期刊名称:Indian Journal of Computer Science and Engineering
印刷版ISSN:2231-3850
电子版ISSN:0976-5166
出版年度:2020
卷号:11
期号:4
页码:383-393
DOI:10.21817/indjcse/2020/v11i4/201104264
出版社:Engg Journals Publications
摘要:The ever growing biological research generates large volumes of biological data and knowledge bases ranging from clinical test results to genome analysis. The dynamic changes of genome sequences and complexity of these database and their relations have given lot of challenges to data analysis. There are many online databases are available for biological studies. It is essential that biological data can be analyzed in multidimensional way creating data warehouse and then online analytical processing.
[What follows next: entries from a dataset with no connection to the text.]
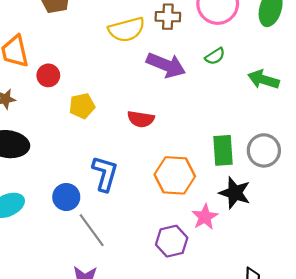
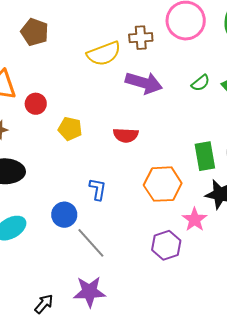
green semicircle: (215, 56) -> (201, 83), moved
yellow pentagon: (82, 106) -> (70, 129), turned 30
blue L-shape: (105, 174) -> (98, 189), size x0.7

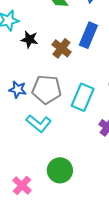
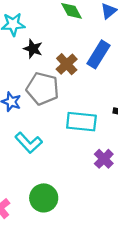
gray pentagon: (47, 89) -> (43, 89), moved
cyan rectangle: (83, 97) -> (81, 122), turned 64

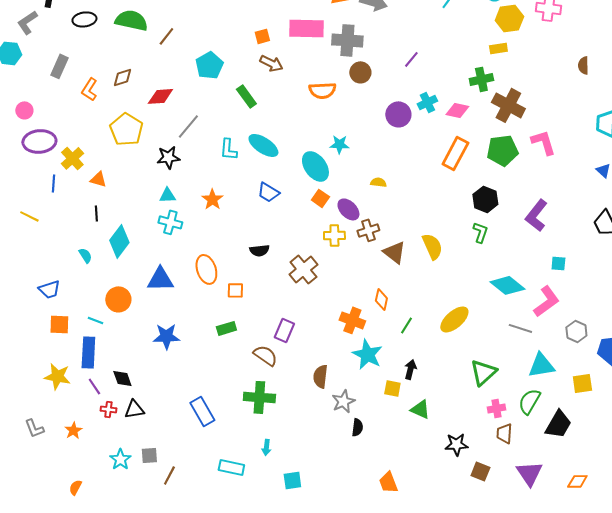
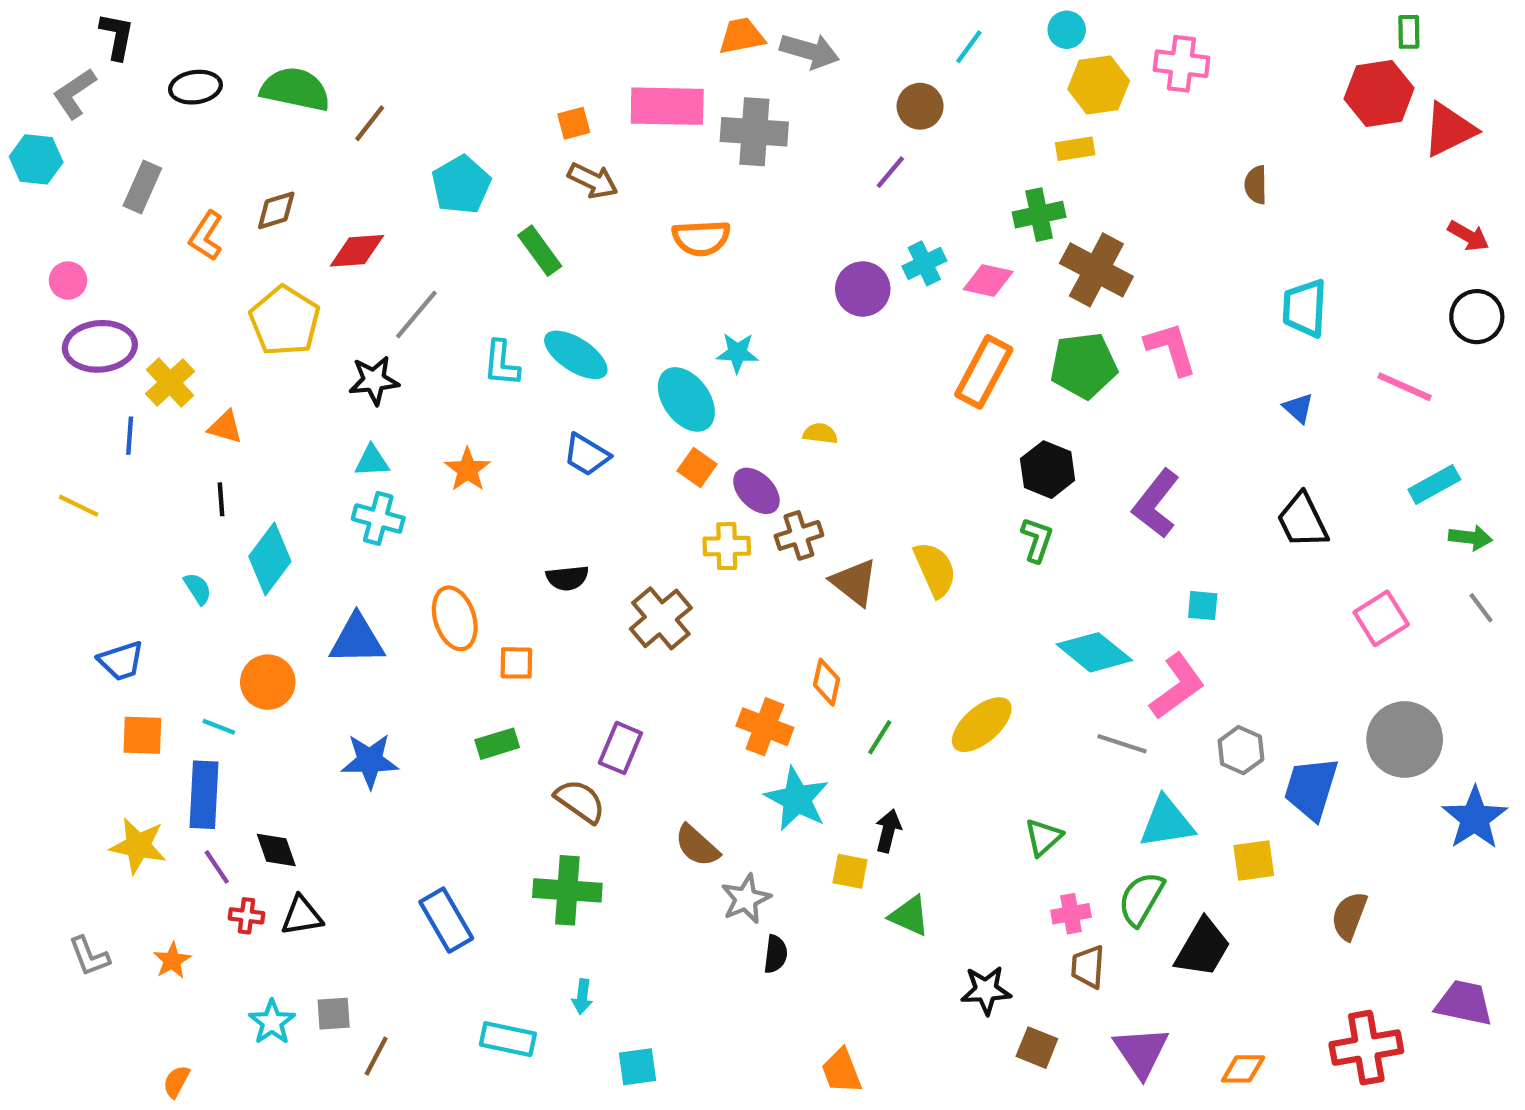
brown circle: (360, 72) -> (920, 106), moved
green triangle: (483, 372) -> (1043, 837), size x0.7
brown semicircle: (320, 376) -> (697, 846), turned -55

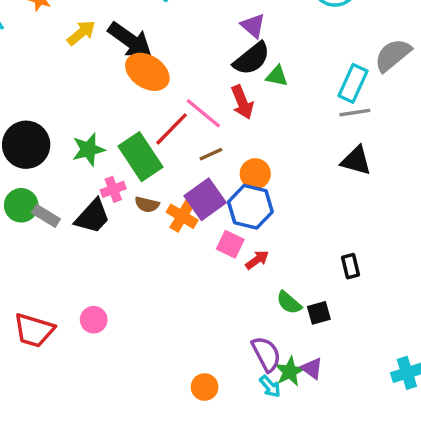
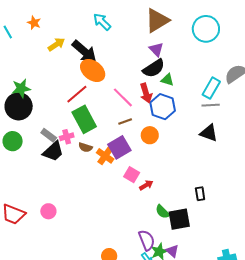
red line: (172, 129) -> (77, 94), moved
green star: (88, 150) -> (21, 88), moved
blue hexagon: (250, 207) -> (163, 107), moved
gray rectangle: (46, 216) -> (49, 135), moved
black square: (319, 313) -> (179, 219), size x1.6

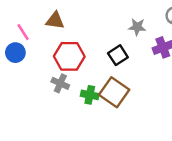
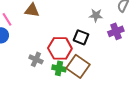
black square: (118, 55) -> (81, 37), turned -35
red hexagon: (69, 56) -> (60, 48), moved

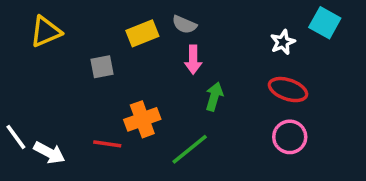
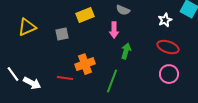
gray semicircle: (184, 25) -> (123, 10), moved
yellow triangle: (46, 32) -> (27, 27), moved
green line: (190, 149) -> (112, 81), turned -30

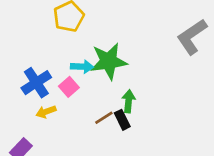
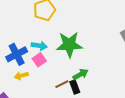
cyan arrow: (82, 67) -> (39, 46), moved
green arrow: (128, 101) -> (80, 74), turned 49

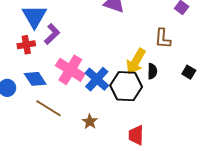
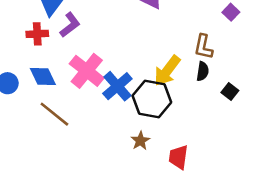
black semicircle: (152, 71) -> (203, 71), moved
brown star: (90, 122) -> (140, 141), moved
red trapezoid: (136, 135) -> (178, 157), moved

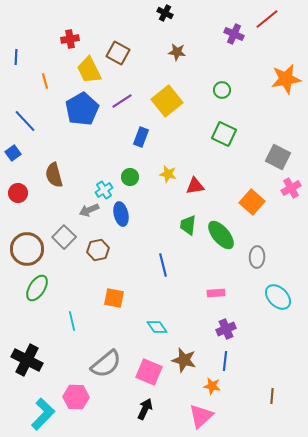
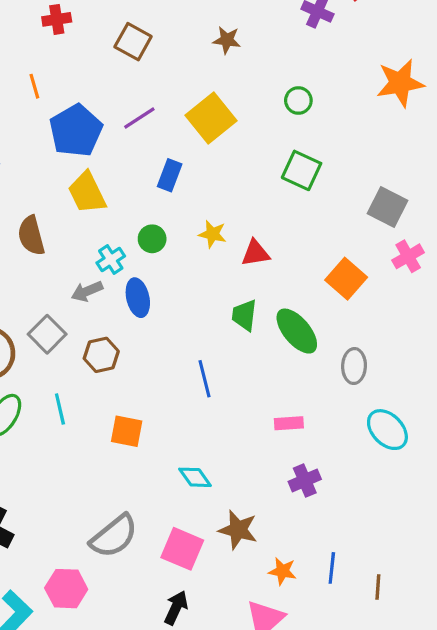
yellow trapezoid: (89, 70) -> (87, 193), moved
orange line: (45, 81) -> (34, 86), moved
cyan line: (72, 321) -> (60, 409), moved
blue line: (225, 361) -> (332, 568), moved

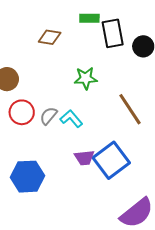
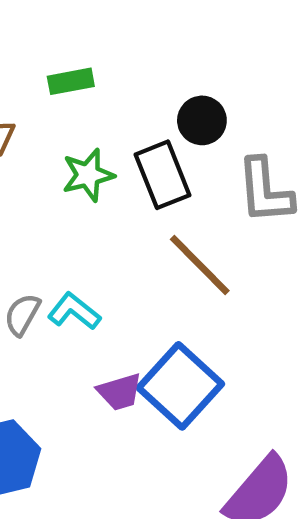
black rectangle: (113, 33) -> (162, 175), moved
green star: (86, 78) -> (88, 175), moved

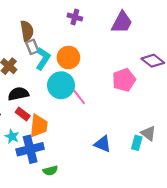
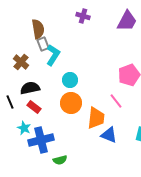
orange circle: (68, 58) -> (71, 103), moved
cyan circle: (61, 85) -> (70, 80), size x0.6
pink line: (79, 97) -> (116, 101), moved
orange trapezoid: (39, 126) -> (96, 118), moved

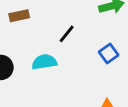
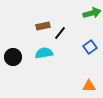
brown rectangle: (19, 16) -> (43, 26), moved

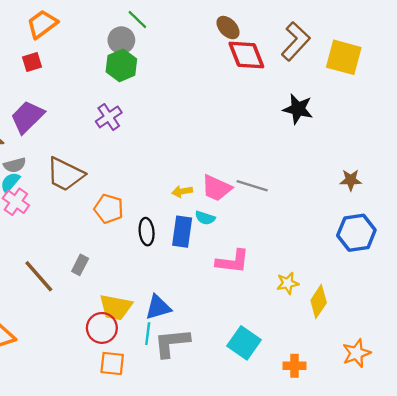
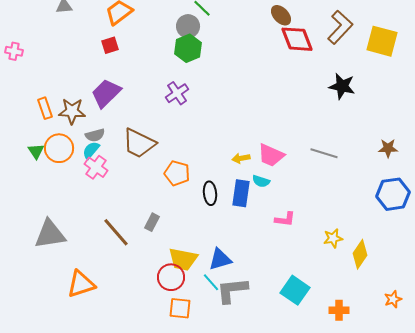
gray line: (252, 186) -> (324, 153), moved
pink L-shape: (233, 261) -> (285, 219), size x0.7
cyan line: (148, 334) -> (211, 282), turned -48
orange star: (356, 353) -> (393, 299), size x0.7

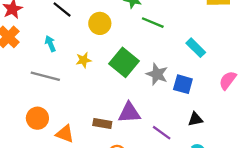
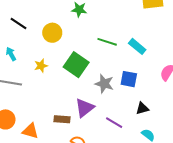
green line: (153, 23) -> (107, 42), moved
gray star: (157, 74) -> (104, 84), moved
purple triangle: (129, 113) -> (85, 108), turned -30

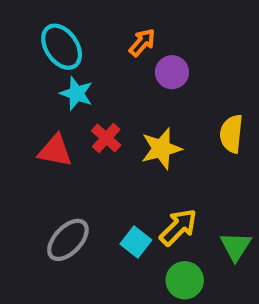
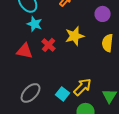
purple circle: (172, 72) -> (103, 14), moved
yellow star: (161, 149) -> (75, 36), moved

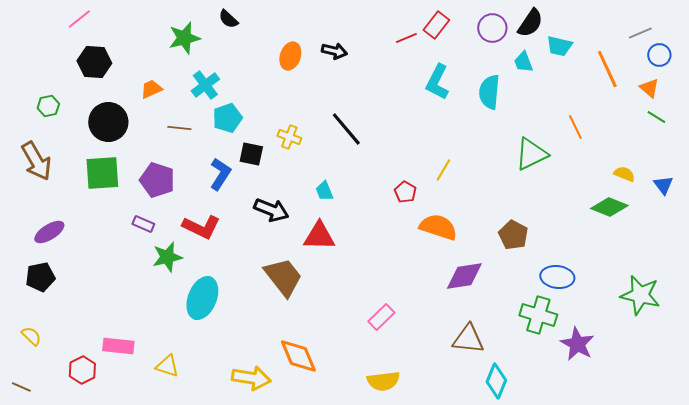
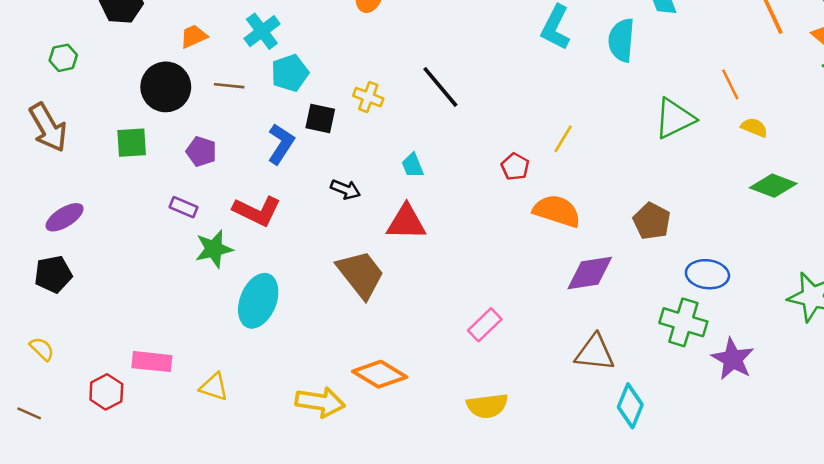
black circle: (108, 122) -> (166, 87), moved
green square: (102, 173) -> (132, 143), size x0.7
yellow semicircle: (624, 174) -> (754, 127), moved
purple pentagon: (157, 180) -> (201, 151), size x0.7
black arrow: (271, 210) -> (345, 189), size x0.7
orange diamond: (298, 356) -> (380, 374), turned -36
The method of multidimensional modeling, star schema is not sufficient for biological data as it cannot cater more relationships. The Snowflake schema though helpful in better relations among datasets than star schema but cannot model all data from all databases specially the hidden states of long new biological sequences or complex medical data. Looking at above scenario, the idea mentioned in this paper combined the efforts of generating datasets by HMM (Hidden Markov Model) from all types biological databases available online and use Fact Constellation schema of data warehouse modeling. Hidden Markov Model has adopted in this study to find newly datasets and help in analyzing relations between these datasets. Once the data sets generated the fact constellation schema of multidimensional modeling done for making data warehouse. Henceforth new proposed model in this work is called BioFactHMM schema specially proposed for biological data which is a mix of star and snowflake schema. This model desires to capture all semantics of bio sequence from various data sources using HMM. Then data warehouse modeling is done with design principles of Fact constellation schema. Subsequently, the analysis technique of OLAP cube is done to view the data and reports in a multidimensional way.